Says it did not carry out those strikes in remote areas
Islamabad: When news of the two latest drone strikes emerged from Pakistan’s tribal belt in early February, it seemed to be business as usual by the CIA.
Local and international media reports, citing unnamed Pakistani officials, carried typical details: swarms of American drones had swooped into remote areas, killing a total of up to nine people, including two senior commanders of Al Qaida.
In Islamabad, Pakistan’s Foreign Ministry lodged an official protest with the US Embassy.
Yet there was one problem, according to three US officials with knowledge of the programme: The United States did not carry out those attacks.
“They were not ours,” said one of the officials, speaking on the condition of anonymity because of the drone programme’s secrecy. “We haven’t had any kinetic activity since January.”

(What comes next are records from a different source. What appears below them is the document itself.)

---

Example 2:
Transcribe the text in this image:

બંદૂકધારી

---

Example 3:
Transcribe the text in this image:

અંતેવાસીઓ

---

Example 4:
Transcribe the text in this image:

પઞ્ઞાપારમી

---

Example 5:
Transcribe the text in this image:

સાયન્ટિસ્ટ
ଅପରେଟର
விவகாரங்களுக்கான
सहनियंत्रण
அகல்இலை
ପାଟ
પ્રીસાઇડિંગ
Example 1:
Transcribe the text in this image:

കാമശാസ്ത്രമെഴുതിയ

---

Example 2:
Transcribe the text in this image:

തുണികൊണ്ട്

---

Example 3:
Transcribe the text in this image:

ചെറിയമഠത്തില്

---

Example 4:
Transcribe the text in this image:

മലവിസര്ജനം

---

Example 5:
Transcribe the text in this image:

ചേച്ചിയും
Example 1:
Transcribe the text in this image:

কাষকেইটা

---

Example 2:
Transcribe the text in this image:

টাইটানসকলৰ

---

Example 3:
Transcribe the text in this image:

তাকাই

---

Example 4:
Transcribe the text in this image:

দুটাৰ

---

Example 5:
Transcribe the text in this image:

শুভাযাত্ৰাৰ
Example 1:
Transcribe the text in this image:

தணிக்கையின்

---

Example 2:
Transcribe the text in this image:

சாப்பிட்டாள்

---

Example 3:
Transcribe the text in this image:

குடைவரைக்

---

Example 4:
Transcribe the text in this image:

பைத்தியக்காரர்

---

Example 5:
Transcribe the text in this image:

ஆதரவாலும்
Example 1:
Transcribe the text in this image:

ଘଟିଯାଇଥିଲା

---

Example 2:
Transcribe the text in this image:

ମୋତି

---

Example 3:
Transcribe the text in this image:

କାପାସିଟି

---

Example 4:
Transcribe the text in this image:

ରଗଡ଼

What exactly took place in those remote tribal villages, far from outside scrutiny, is unclear. But the Americans’ best guess is that one, or possibly both, of the strikes were carried out by the Pakistani military and falsely attributed to the CIA to avoid criticism from the Pakistani public.

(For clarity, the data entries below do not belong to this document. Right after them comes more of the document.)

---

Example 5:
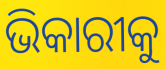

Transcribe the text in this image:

ଭିକାରୀକୁ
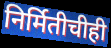
निर्मितीचीही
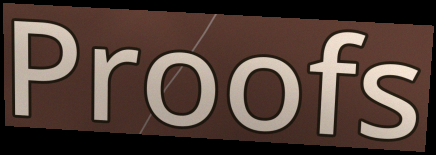
Proofs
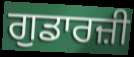
ਗੁਡਾਰਜ਼ੀ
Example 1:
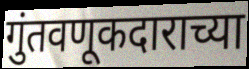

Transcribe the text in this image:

गुंतवणूकदाराच्या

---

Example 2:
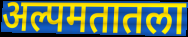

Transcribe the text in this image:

अल्पमतातला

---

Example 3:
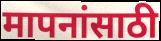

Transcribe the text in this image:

मापनांसाठी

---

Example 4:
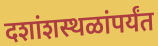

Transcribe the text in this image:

दशांशस्थळांपर्यंत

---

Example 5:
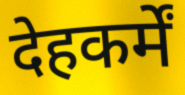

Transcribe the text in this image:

देहकर्में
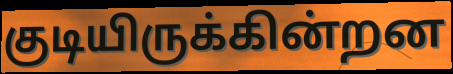
குடியிருக்கின்றன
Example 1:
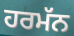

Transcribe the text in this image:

ਹਰਮੱਨ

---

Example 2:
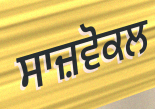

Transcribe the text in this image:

ਸਾਜ਼ਵੋਕਲ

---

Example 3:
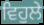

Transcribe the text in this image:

ਵਿਹੁਲੇ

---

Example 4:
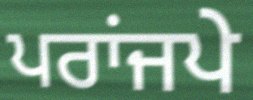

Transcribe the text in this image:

ਪਰਾਂਜਪੇ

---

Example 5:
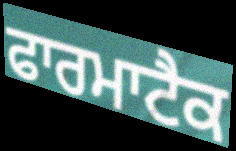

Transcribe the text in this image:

ਫਾਰਮਾਟੈਕ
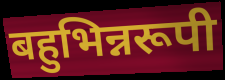
बहुभिन्नरूपी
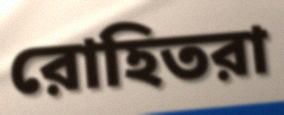
রোহিতরা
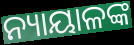
ନ୍ୟାୟାଳଙ୍କ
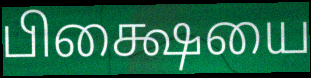
பிக்ஷையை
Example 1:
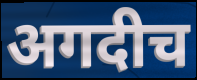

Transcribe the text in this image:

अगदीच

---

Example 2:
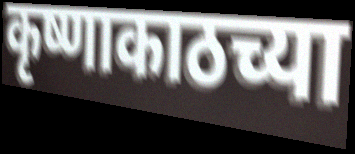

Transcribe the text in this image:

कृष्णाकाठच्या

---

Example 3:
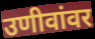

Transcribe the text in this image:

उणीवांवर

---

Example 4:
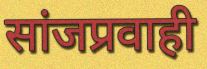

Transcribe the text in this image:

सांजप्रवाही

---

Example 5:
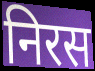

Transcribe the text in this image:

निरस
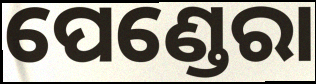
ପେଣ୍ଡେରା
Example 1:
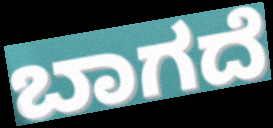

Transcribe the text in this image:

ಬಾಗದೆ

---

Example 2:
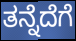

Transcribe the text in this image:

ತನ್ನೆದೆಗೆ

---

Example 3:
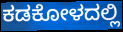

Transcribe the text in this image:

ಕಡಕೋಳದಲ್ಲಿ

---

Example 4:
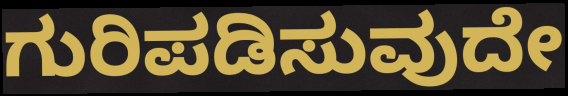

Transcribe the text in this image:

ಗುರಿಪಡಿಸುವುದೇ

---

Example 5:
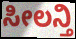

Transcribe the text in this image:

ಸೀಲನ್ತಿ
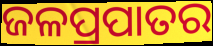
ଜଳପ୍ରପାତର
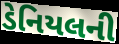
ડેનિયલની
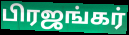
பிரஜங்கர்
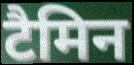
टैमिन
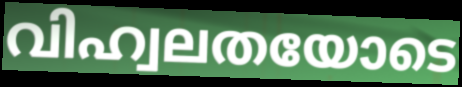
വിഹ്വലതയോടെ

Pakistan’s military spokesman could not be reached for comment.
If true, it is a striking irony: In the early years of the drone campaign, the Pakistani army falsely claimed responsibility for US drone strikes in an attempt to mask CIA activities on their soil. Now, the Americans suggest, the military may be using the same programme to disguise their own operations.
More broadly, the phantom attacks underscore the long-standing difficulty of gaining reliable information about the US drone programme in the remote and largely inaccessible tribal belt — particularly at a time when the programme is under sharp scrutiny in Washington.
For the past month, John O. Brennan, President Barack Obama’s counterterrorism adviser and nominee to lead the CIA, has been dogged by congressional questions about the drone programme’s lack of transparency, particularly when it comes to killing US citizens abroad.
The biggest obstacle to confirming details of the strikes is their location: The strikes usually hit remote, hostile and virtually closed-off areas. Foreign reporters are barred from the tribal belt, and the handful of local journalists who operate there find themselves vulnerable to pressure from both the military and the Taliban.
That murkiness has often suited the purposes of both the CIA and the Pakistani military. It allows the Americans to conduct drone strikes behind a curtain of secrecy, largely shielded from public oversight and outside scrutiny. For the Pakistanis, it allows them to play both sides: publicly condemning strikes, while quietly supporting others, like the missile attack that killed the Pakistani Taliban leader Baitullah Mehsud in 2009.
Still, the information vacuum also places US officials at a disadvantage when it comes to answering accusations that the drone strikes kill large numbers of innocent civilians alongside bona fide militants. State Department officials have complained that they cannot effectively counter civilian death claims they believe are hugely inflated because the program is classified — a subject of lively debate inside the administration, one official said.
The private controversy over the latest strikes, however, suggested another phenomenon at work: the manipulation of the actual drone reports themselves.
The two strikes, which took place on February 6 in North Waziristan and February 8 in South Waziristan, went unremarked largely because they appeared so run of the mill.
Small Pakistani news agencies and international television networks, including NBC and Al Jazeera, carried common-sounding details: accounts of multiple US drones hovering overhead, estimates of the number of missiles fired, accounts of the rescue effort by local civilians and quotes from Pakistani military officials in the tribal belt or nearby Peshawar.